A visita de Nelson Mandela, mártir da boa causa, reabre a questão do racismo. Seria o caso de esperar que a esta altura já não houvesse controvérsia, mas há, e acalorada. Até entre os negros, unânimes quando se trata de condenar a discriminação, são distintas e até conflitantes as atitudes e as maneiras de pensar. Pelo relevo que os direitos humanos assumiram no mundo, em particular com o caso dos Estados Unidos e da própria África do Sul, ficou impossível tapar no Brasil o sol com a peneira.

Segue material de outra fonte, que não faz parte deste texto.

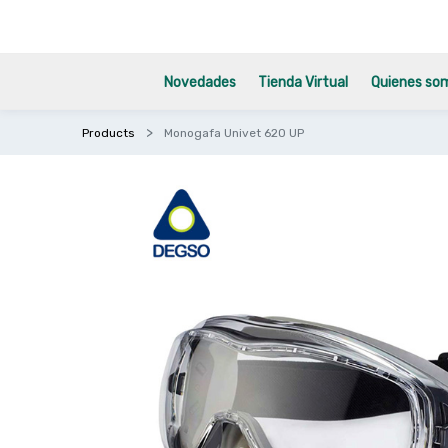
Novedades
Tienda Virtual
Quienes so
Products
Monogafa Univet 620 UP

Ninguém de fato pode negar a existência aqui do racismo camuflado. Assume formas sutis, ou grosseiras, e não ousa dizer o seu nome. É mais um clandestino a bordo da pátria idealizada da “raça cósmica” e da convivência fraterna inter-racial, ou supra-racial. Os exemplos clamam aos céus e nem se escondem mais nas estatísticas oficiais. Já não se pode dizer que o negro no Brasil conhece o seu lugar, que até outro dia, há um século, era na senzala.

Hoje é quase sempre na favela, ou na periferia das cidades, quando tem sorte. Se não tem sorte, o seu lugar é no presídio, ou no xilindró das delegacias infectas, até que venha, se vier, a lei com que sonha o Amaral Netto. Muita gente se esquece de que até no futebol, em que Pelé é rei universal, o racismo impôs anos a fio o seu império. Leiam o livro do Mário Filho, quando o “violento esporte bretão” era esporte de gente fina, isto é, de branco.

Gilberto Freyre idealizou, sim, a desejável convivência. Mas nem por isto foi revogado tudo que disse, a começar pela falta de autoridade moral de um povo que literalmente comeu os índios e digamos incorporou ao seu sangue, em mil matizes, o sangue negro. As duas formas de canibalismo são aqui muito mais acentuadas, sem comparação, do que nos Estados Unidos dos WASP. Apartheid oficial, como na África do Sul, aqui também não há, mas a “boa aparência” em princípio é disfarce de pele branca. Ou quase.

Quanto à entrada de serviço, quase concordo com o Ibrahim Sued: Veja exagerou. O expediente tem servido, sim, ao racismo camuflado. Mas serviço, tenham paciência, não é privativo do Brasil. Se um piano entra na minha casa pela janela e não pela porta social, não vão dizer que discrimino os pianos. Errado e ilegal é proibir as domésticas de tomar o elevador social.